Así las cosas, el odio unánime a Israel es otra expresión de antisemitismo. Turquía vuela con F-16 en bombardeos contra los kurdos -mientras confía en las garantías de seguridad de Estados Unidos respaldadas por armas nucleares- y los progresistas se encogen de hombros. Pero después  que Israel experimentara el equivalente a más de una docena de 11-S en un solo día, algunos progresistas lo vitorearon instantáneamente como un acto de “resistencia” justificado.

Esta parte de la izquierda, quizá mayor en influencia cultural que en número, tiene la credibilidad moral de David Duke. Gran parte de la derecha, con su obsesión silbante con la “teoría del reemplazo” y sus teorías conspirativas sobre nefastos “globalistas”, no es mejor. El hecho que cada bando niegue su fanatismo lo hace mucho más pernicioso y omnipresente. Cuando los progresistas piensan que el nombre más despreciable del mundo es Benjamin Netanyahu y la extrema derecha piensa que es George Soros, tenemos un problema.

Hay un patrón histórico. A principios de la década de 1920, el científico más importante de Alemania era Albert Einstein, el político más importante era Walther Rathenau y el filósofo más importante era Edmund Husserl, todos ellos judíos. Acabaron exiliados, asesinados o rechazados. Hoy, los secretarios de Estado, del Tesoro y de Seguridad Nacional de Estados Unidos son judíos, al igual que el líder de la mayoría en el Senado y el jefe de gabinete del presidente.

Demasiado a menudo en la historia judía, nuestro cenit resulta ser nuestro precipicio. Demasiado a menudo en la historia mundial, ese precipicio es también el fin de la propia sociedad libre. El antisemitismo es un problema para la democracia porque el odio a los judíos, sea cual sea el nombre o la causa bajo la que se manifieste, nunca es un odio sólo a los judíos. Es un odio a lo distintivo: Los judíos como judíos en tierras cristianas; Israel como Estado judío en tierras musulmanas. Los autoritarios buscan la uniformidad. Los judíos representan la diferencia.

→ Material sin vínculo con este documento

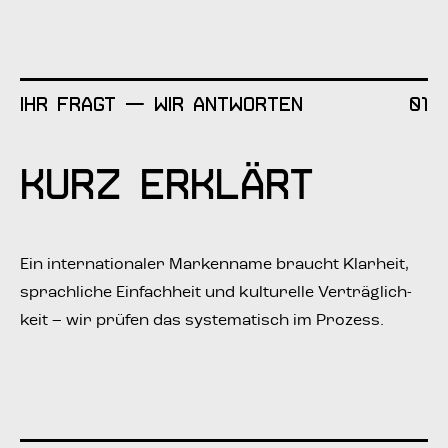
Ihr fragt — wir antworten
01
Kurz erklärt
Ein inter­na­tio­na­ler Mar­ken­na­me braucht Klar­heit,
sprach­li­che Ein­fach­heit und kul­tu­rel­le Ver­träg­lich­
keit – wir prü­fen das sys­te­ma­tisch im Prozess.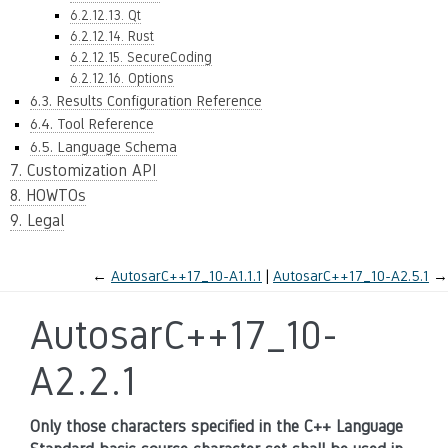
6.2.12.13. Qt
6.2.12.14. Rust
6.2.12.15. SecureCoding
6.2.12.16. Options
6.3. Results Configuration Reference
6.4. Tool Reference
6.5. Language Schema
7. Customization API
8. HOWTOs
9. Legal
←
AutosarC++17_10-A1.1.1
AutosarC++17_10-A2.5.1
→
AutosarC++17_10-
A2.2.1
Only those characters specified in the C++ Language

No creo que mi madre muera escondida. Me pregunto por mis hijos. Estados Unidos ha sido bueno con los judíos desde 1655, cuando la Compañía Holandesa de las Indias Occidentales reprendió a Peter Stuyvesant por denegar permisos comerciales a algunos judíos recién llegados a lo que entonces era Nueva Ámsterdam. Pero si hay una lección de la historia judía, es que nada bueno permanece – y por qué todavía decimos, al final de cada Seder de Pascua, “El año que viene en Jerusalén”.